В феврале 1965 года здесь был сбит один из первых американских самолетов. Это был «Скайхок». Пилот катапультировался, но парашют не сработал. Летчик и самолет упали в море, километрах в двух от берега.
Из Ханоя пришел приказ: любой ценой достать обломки самолета и тело летчика. Нужны немедленные доказательства успешных действий противовоздушной обороны. Американское командование объявило, что погибший пилот вернулся на базу, но потерпел аварию при посадке.
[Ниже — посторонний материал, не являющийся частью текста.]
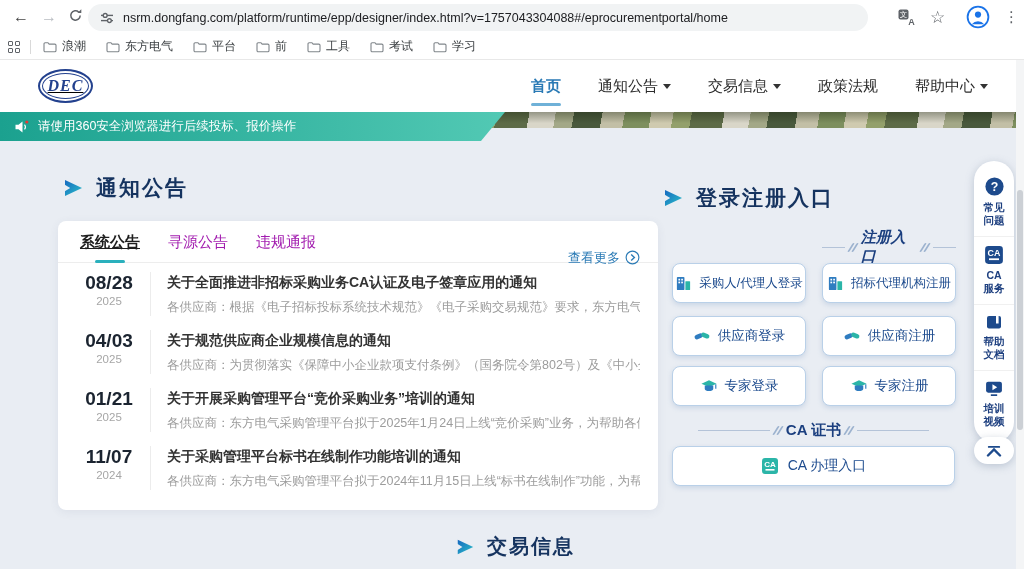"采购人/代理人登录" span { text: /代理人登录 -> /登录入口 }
Десять дней и ночей работали рыбаки, чтобы достать обломки самолета. Не было ни скафандров, ни масок. Дул сильный ветер. По два дня работы выдерживали лучшие ныряльщики кооператива (глубина семнадцать метров). Куок продержался до конца. Больше двух минут он мог находиться под водой, привязывая к обломкам самолета крепкие веревки из пальмовых волокон. Под конец он свалился с кровотечением из носа и ушей. Но дело было сделано. И самолетные обломки, и тело летчика, и уцелевшие карты и документы были извлечены на поверхность.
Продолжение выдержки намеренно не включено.